Hilft die Pandemie J. Safra Sarasin, sich weiter als Konsolidiererin zu betätigen, etwa, dass kleinere Privatbanken einen Exit suchen?

Wir beobachten eher das Gegenteil. Einerseits sind alle damit beschäftigt, nur schon die täglichen Herausforderungen zu meistern.

«Die Familie erhält auch dieses Jahr keine Dividende»

Und zweitens scheint es, wenn Sie die gegenwärtige Profitabilität in der Branche anschauen, dass manche Institute eine Gnadenfrist erhalten haben.

Was ist mit den laufenden Rechtsfällen, dem Korruptionsfall Lava Jato in Brasilien beispielsweise?

Da es sich um eine juristische Auseinandersetzung handelt, kann ich sie nicht kommentieren.

In den USA wird intensiv im venezolanischen PDVSA-Korruptionsfall ermittelt. Ist J. Safra Sarasin davon betroffen?

Die Bank ist von diesen Untersuchungen nicht betroffen.

Welcher Anteil des erzielten Jahresgewinnes von 441 Millionen Franken geht an die Familie Safra als Dividende?

Wie letztes Jahr auch zahlen wir auch jetzt keine Dividende.

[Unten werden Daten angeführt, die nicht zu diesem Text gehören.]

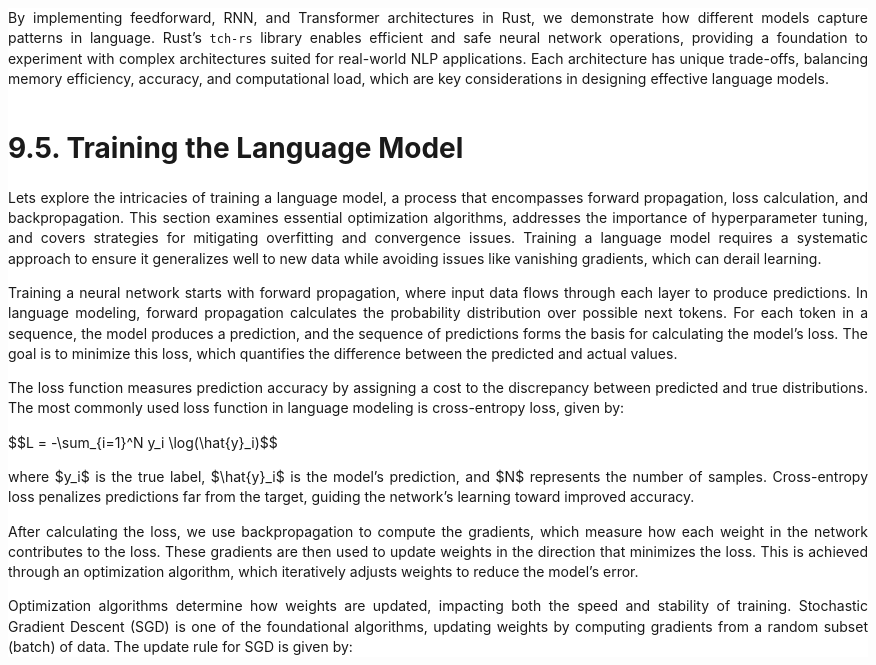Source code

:<p style="text-align: justify;">
By implementing feedforward, RNN, and Transformer architectures in Rust, we demonstrate how different models capture patterns in language. Rust’s <code>tch-rs</code> library enables efficient and safe neural network operations, providing a foundation to experiment with complex architectures suited for real-world NLP applications. Each architecture has unique trade-offs, balancing memory efficiency, accuracy, and computational load, which are key considerations in designing effective language models.
</p>

# 9.5. Training the Language Model
<p style="text-align: justify;">
Lets explore the intricacies of training a language model, a process that encompasses forward propagation, loss calculation, and backpropagation. This section examines essential optimization algorithms, addresses the importance of hyperparameter tuning, and covers strategies for mitigating overfitting and convergence issues. Training a language model requires a systematic approach to ensure it generalizes well to new data while avoiding issues like vanishing gradients, which can derail learning.
</p>

<p style="text-align: justify;">
Training a neural network starts with forward propagation, where input data flows through each layer to produce predictions. In language modeling, forward propagation calculates the probability distribution over possible next tokens. For each token in a sequence, the model produces a prediction, and the sequence of predictions forms the basis for calculating the model’s loss. The goal is to minimize this loss, which quantifies the difference between the predicted and actual values.
</p>

<p style="text-align: justify;">
The loss function measures prediction accuracy by assigning a cost to the discrepancy between predicted and true distributions. The most commonly used loss function in language modeling is cross-entropy loss, given by:
</p>

<p style="text-align: justify;">
$$L = -\sum_{i=1}^N y_i \log(\hat{y}_i)$$
</p>
<p style="text-align: justify;">
where $y_i$ is the true label, $\hat{y}_i$ is the model’s prediction, and $N$ represents the number of samples. Cross-entropy loss penalizes predictions far from the target, guiding the network’s learning toward improved accuracy.
</p>

<p style="text-align: justify;">
After calculating the loss, we use backpropagation to compute the gradients, which measure how each weight in the network contributes to the loss. These gradients are then used to update weights in the direction that minimizes the loss. This is achieved through an optimization algorithm, which iteratively adjusts weights to reduce the model’s error.
</p>

<p style="text-align: justify;">
Optimization algorithms determine how weights are updated, impacting both the speed and stability of training. Stochastic Gradient Descent (SGD) is one of the foundational algorithms, updating weights by computing gradients from a random subset (batch) of data. The update rule for SGD is given by:
</p>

Also wird der Gewinn reinvestiert?

Grundsätzlich verfügen wir bereits über genügend Kapital, um auch grössere Expansionsschritte finanzieren zu können. Die Gruppe verfügt aus regulatorischer Sicht über signifikantes Überschusskapital. Einen Teil davon haben wir bereits für frühere Akquisitionen eingesetzt.

«Natürlich sind uns hier Grenzen gesetzt»

Doch verfügen wir weiterhin über eine sehr solide Basis, um mögliche Opportunitäten zu nutzen. Letztlich obliegt die Entscheidung jedoch der Familie.

Ist es klug, so viel Cash zu halten, wenn in der Schweiz Negativzinsen erhoben werden?

Es ist bekannt, dass wir über 8 Milliarden Franken bei der Schweizerischen Nationalbank hinterlegt haben. Wir versuchen, dieses Kapital so wirkungsvoll zu nutzen, wie es in diesem Umfeld möglich ist. Aber natürlich sind uns hier auch Grenzen gesetzt.

Sie werden hier wohl kaum die nächste Akquisition ankündigen. Aber können Sie die Prioritäten von J. Safra Sarasin in diesem Jahr benennen?

Wir wollen unser Nachhaltigkeits-Engagement weiter verstärken, da dieses zum Kern unserer Aktivitäten gehört. Die Ausführung dieser Initiativen wird einige Zeit in Anspruch nehmen. Dasselbe gilt bezüglich Investitionen in die Technologie: Wir werden uns weiterhin auf die Bereiche konzentrieren, die aus Kundenperspektive einen echten Mehrwert bieten und auf Bereiche, welche die Bank produktiver und effizienter machen.


Jürg Haller war zuletzt bei der UBS als Vice Chairman für wichtige Kundenbeziehungen zuständig gewesen. Von 2006 bis 2008 war Haller Chairman der UBS Lateinamerika und Chef der UBS Pactual. Diese musste die UBS im Zuge der Finanzkrise wieder verkaufen. Der 62-jährige Haller begann seine Karriere als Lehrling im Jahr 1973. Im vergangenen Oktober wurde er Verwaltungsratspräsident von J. Safra Sarasin.